#### [EXCERPT TO READ]
- - -

I had heard about Rev. Dawkins, the Fulton County chaplain, who figures he has officiated at perhaps 4,000 funerals during his time at the county. In our throwaway society, the ultimate discard can be a human life, so it is often his job to make sure someone is there thinking of the departed. Even if he doesn’t know who they are.

Performing the duties can be hard work, physically. Dawkins, cemetery co-owner Jim Keesee and a couple other men had to lean forward and fight for footing in the sloppy clay to push a coffin on an industrial dolly toward the trench. Then a crew lowered the earthly remains of Rucker. Then Ortiz. Then Ruby Mae Evans, whose daughter, Glenda, one of a few family members to show up, sat in a car nearby dabbing tears.

Keesee paused for a minute, standing on the field of muddy red clay to apologize

“This looks terrible,” he admitted, before pointing to a grassy area. “But look over there, it’s county (burials), too. We move it all over the cemetery so the indigent aren’t all in one spot.”

The area he pointed to was a well-tended field with an occasional marker. Perhaps one in twenty indigent graves are marked, probably fewer. The government pays for the funeral director ($600) and the cemetery ($1,027) but does not spring for a marker. So most of those interred remain much as they were in life — anonymous.

About 20 percent of those buried each year are homeless. Others are forgotten elderly or people split off from their family or those who are penniless whose families don’t have the means to bury their dead.

Dawkins tries to get a bit of personal info about the deceased, asking the funeral home, the county or family members, if any, to let him know anything about the life that has just ended.

“People often say, ‘Oh, these are just homeless bums.’ It’s easy to dismiss people if you don’t know them,” said the reverend, wearing a blue toboggan hat to ward off the cold.

Five hearses converged on the wide-open cemetery and each delivered its cargo. Dawkins then placed his hands on the caskets — usually cloth-covered plywood or a fiberglass blend — and quietly uttered a well-worn prayer.

“We commit his body to the ground, ashes to ashes, dust to dust…”

If a family is available (and two were on this day) then a small service is held under a blue tent near the road, so family members don’t get muddy.

The poor are buried in plots of six. A smallish grave was added to the trench for the body of a baby boy, but the body wasn’t cleared by authorities for interment, so five were buried in the plot.

“We record them as they go in,” said Keesee. “Fifty years from now, if you want to find your Uncle Willie, you could.

“Three years ago, we buried a man out here. A year later, his sister called. She had hired a private investigator to find him,” Keesee recalled. “She said, ‘I’m not going to have him stay in a pauper’s grave. I want him moved.’ But she came here and changed her mind. She bought a headstone and moved on.”

Keesee and Dawkins chatted amicably as an earth-mover finished the process. The two men, who meet twice a week, rain or shine, have gotten to be friendly, and we discussed the previous night’s Alabama-Clemson national championship game and other non-morbid topics.

We walked over a couple of the few marked graves from recent burials. One was a woman who died at 29, the other a 63-year-old man nicknamed “Junebug.”

“Most of these indigent people don’t live long,” said Keesee. “They live a pretty rough life. They worked all their lives, they never had money.”

Ms. Ortiz’s granddaughter, Miriam Sanchez, hadn’t heard of her passing until I called.

There was no split in the family, or anything like that. The 84-year-old lady just didn’t like to be a burden to others or even want them around. Sanchez had her grandmother live with her but the elderly woman moved out. And then changed her phone number.

Glenda Evans said her mother, Ruby Mae, 75, worked in a cotton mill when she was younger and died in December of breast cancer. Friends and family were able to scrape together enough money for a decent casket to get her buried weeks later.

Hopefully, in the spring, Glenda, a pre-k teacher, will get enough back in income tax refunds to afford a grave marker.

“I want to visit my mama,” Evans said.

It’s tough being poor. In life, and in death.

- - -

#### [EXCERPTED DATA]
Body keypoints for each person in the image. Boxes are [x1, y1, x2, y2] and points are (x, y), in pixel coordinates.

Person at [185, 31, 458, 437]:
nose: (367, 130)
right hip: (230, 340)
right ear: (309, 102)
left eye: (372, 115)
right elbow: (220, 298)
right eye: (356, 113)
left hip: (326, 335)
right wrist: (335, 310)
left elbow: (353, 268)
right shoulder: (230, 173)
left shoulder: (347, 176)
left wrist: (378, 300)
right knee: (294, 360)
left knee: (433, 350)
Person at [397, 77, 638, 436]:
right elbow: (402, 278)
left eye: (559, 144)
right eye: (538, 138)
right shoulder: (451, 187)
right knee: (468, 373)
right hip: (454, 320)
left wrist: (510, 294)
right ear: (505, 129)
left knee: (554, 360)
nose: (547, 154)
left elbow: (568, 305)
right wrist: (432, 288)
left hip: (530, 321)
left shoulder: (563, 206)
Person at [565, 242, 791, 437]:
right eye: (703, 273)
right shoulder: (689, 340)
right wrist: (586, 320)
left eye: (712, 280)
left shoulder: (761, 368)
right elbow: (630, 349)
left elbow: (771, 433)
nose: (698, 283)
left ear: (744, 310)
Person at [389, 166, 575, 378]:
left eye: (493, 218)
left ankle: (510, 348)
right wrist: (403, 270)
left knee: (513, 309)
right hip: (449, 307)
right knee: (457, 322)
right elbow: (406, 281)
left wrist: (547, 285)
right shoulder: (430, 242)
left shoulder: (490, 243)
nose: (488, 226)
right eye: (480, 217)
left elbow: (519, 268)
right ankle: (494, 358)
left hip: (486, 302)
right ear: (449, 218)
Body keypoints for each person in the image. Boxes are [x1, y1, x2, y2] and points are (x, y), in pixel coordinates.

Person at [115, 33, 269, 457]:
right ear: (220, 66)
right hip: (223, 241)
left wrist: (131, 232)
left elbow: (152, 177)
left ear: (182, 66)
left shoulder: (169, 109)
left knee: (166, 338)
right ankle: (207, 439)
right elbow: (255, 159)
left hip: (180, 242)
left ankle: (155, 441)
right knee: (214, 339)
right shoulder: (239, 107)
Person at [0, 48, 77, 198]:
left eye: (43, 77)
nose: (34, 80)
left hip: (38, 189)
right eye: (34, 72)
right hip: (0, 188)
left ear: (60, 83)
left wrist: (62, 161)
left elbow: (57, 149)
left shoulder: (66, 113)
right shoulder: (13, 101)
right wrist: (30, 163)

- - -

#### [SET OF TASKS]
1 > Answer these from the county burial article:
(a) How much does the government pay the cemetery for an indigent burial?
(b) In plots of how many are the poor buried?
(c) What work did Ruby Mae Evans do when she was younger?
2 > Copy the county burial article from "Five hearses converged" up to and including "Willie, you could.".
3 > Sum up the county burial article in two sentences.
The records are separate material and are not part of the county burial article.

#### [ANSWERS]
1 >
(a) $1,027
(b) Six
(c) She worked in a cotton mill.

2 >
Five hearses converged on the wide-open cemetery and each delivered its cargo. Dawkins then placed his hands on the caskets — usually cloth-covered plywood or a fiberglass blend — and quietly uttered a well-worn prayer.

“We commit his body to the ground, ashes to ashes, dust to dust…”

If a family is available (and two were on this day) then a small service is held under a blue tent near the road, so family members don’t get muddy.

The poor are buried in plots of six. A smallish grave was added to the trench for the body of a baby boy, but the body wasn’t cleared by authorities for interment, so five were buried in the plot.

“We record them as they go in,” said Keesee. “Fifty years from now, if you want to find your Uncle Willie, you could.

3 > Fulton County chaplain Rev. Dawkins, who figures he has officiated at perhaps 4,000 funerals, prays over indigent people buried in plots of six at a cemetery co-owned by Jim Keesee, where the government pays for the funeral director and cemetery but not for a marker. Among those buried on this day were Ms. Ortiz, whose granddaughter hadn't heard of her passing, and Ruby Mae Evans, whose daughter Glenda may be able to afford a grave marker with income tax refunds in the spring.